14. The method of claim 11, further comprising:

forming a metal gate structure in a die region in the semiconductor substrate simultaneously with forming the gate structure in the scribe line region.

15. The method of claim 11, further comprising:

forming a second STI region in a die region in the semiconductor substrate simultaneously with forming the first STI region in the scribe line region.

16. The method of claim 11, further comprising:

forming a first source/drain region in the active region in the semiconductor substrate; and

forming a second source/drain region in a die region in the semiconductor substrate simultaneously with forming the first source/drain region.

17. A device, comprising:

a semiconductor substrate having a die region and a scribe line region around the die region;

a flash memory cell in the die region; and

a contact-to-gate monitor pattern in the scribe line region and comprising: a first active region; a plurality of second active regions around the first active region, the first active region having a top surface larger than a top surface of one of the second active regions; a shallow trench isolation (STI) region bordering the first active region; a conductive contact overlapping the STI region; and a gate structure overlapping the STI region.
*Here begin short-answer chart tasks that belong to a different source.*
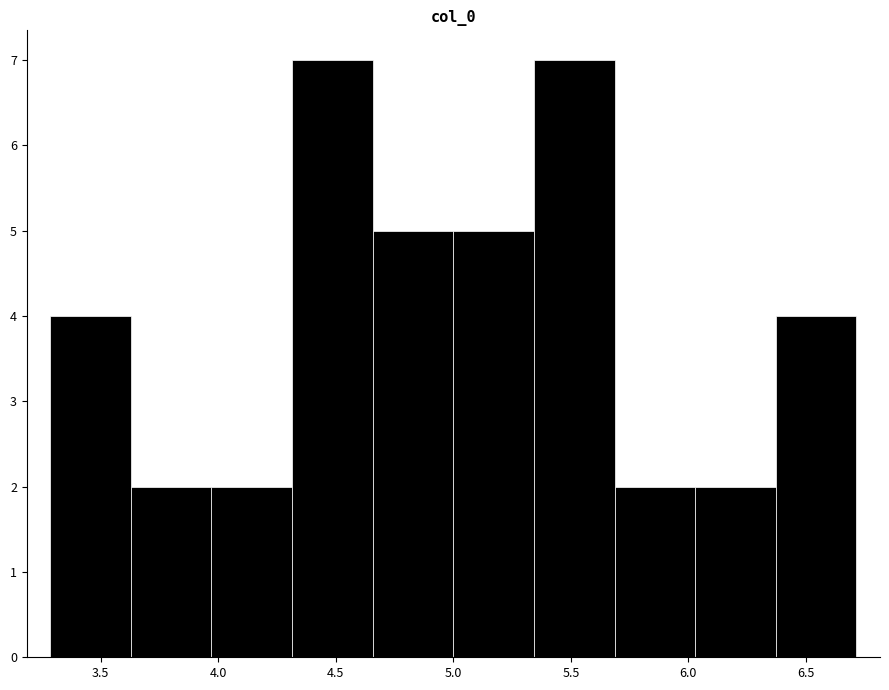

Reading left to right, list every bar in this chart as the range it spans on the x-axis followed by its height. Neither the bar edges nor the heights are printed on the chart, so give them approximately, as read against the axes.

3.30 to 3.65: 4
3.65 to 3.95: 2
3.95 to 4.30: 2
4.30 to 4.65: 7
4.65 to 5.00: 5
5.00 to 5.35: 5
5.35 to 5.70: 7
5.70 to 6.05: 2
6.05 to 6.35: 2
6.35 to 6.70: 4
18. The device of claim 17, wherein the gate structure has a longitudinal axis substantially parallel with a boundary between the STI region and the first active region.

19. The device of claim 17, wherein the first active region has a longitudinal axis substantially perpendicular to a longitudinal axis of the gate structure.

20. The device of claim 17, wherein the first active region has a longitudinal axis substantially parallel with a longitudinal axis of the gate structure.